By our correspondents
February 02, 2017

PESHAWAR: Government has refused to grant identity cards to the family of Shakeel Afridi, the jailed doctor who helped the CIA hunt for Osama bin Laden, his lawyer said, effectively denying them passports and voting rights.

His lawyer Qamar Nadim said Wednesday that officials were refusing to renew Afridi´s wife´s ID card, which expired in December, because her husband´s card had lapsed in 2014. He has also been denied a new card.

Officials are similarly refusing to grant new cards to his two children, said Nadim, who has been denied access to his client for more than two years. ID cards in Pakistan are a key proof of citizenship. Without one, Pakistanis cannot get passports or vote, register for a phone number or get utilities installed, buy property or enroll children in school, and could face delays at security checkpoints, among other things.

"Why are they punishing the entire family? It´s not justice, it´s cruelty," Nadim said, adding he will challenge the decision in court of Peshawar this week. Officials from the interior ministry did not immediately respond to requests for comment.

The refusal to grant ID cards means Afridi´s son and daughter are now facing problems getting admission to college, the doctor´s brother Jamil said. "So the family can´t go abroad and the children are facing difficulties in continuing their education," he said.

Afridi was jailed for 33 years in May 2012 after he was convicted of ties to militants, a charge he has always denied.
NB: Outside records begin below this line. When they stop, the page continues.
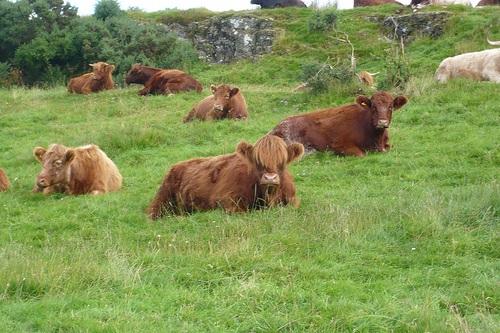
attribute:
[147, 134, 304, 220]
cow — lying, brown, looking, big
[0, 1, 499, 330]
grass — green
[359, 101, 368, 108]
tag — yellow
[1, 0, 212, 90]
bushes — green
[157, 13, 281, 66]
rock — grey, white, large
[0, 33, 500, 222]
animals — relaxing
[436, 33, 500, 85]
cow — white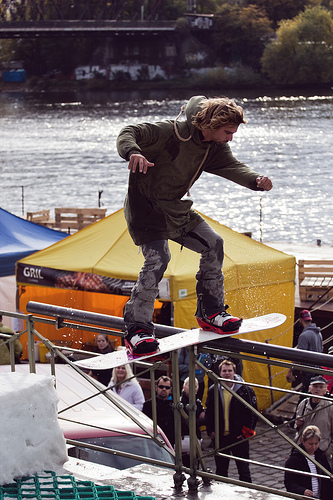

Some US lawmakers said the case was revenge for his help in the search for the al-Qaeda chief.

US President Donald Trump vowed during his election campaign in May last year that he would order Pakistan to free Afridi. "I´m sure they would let them (him) out. Because we give a lot of aid to Pakistan," Trump told Fox News at the time, adding that Pakistan "takes advantage like everybody else.”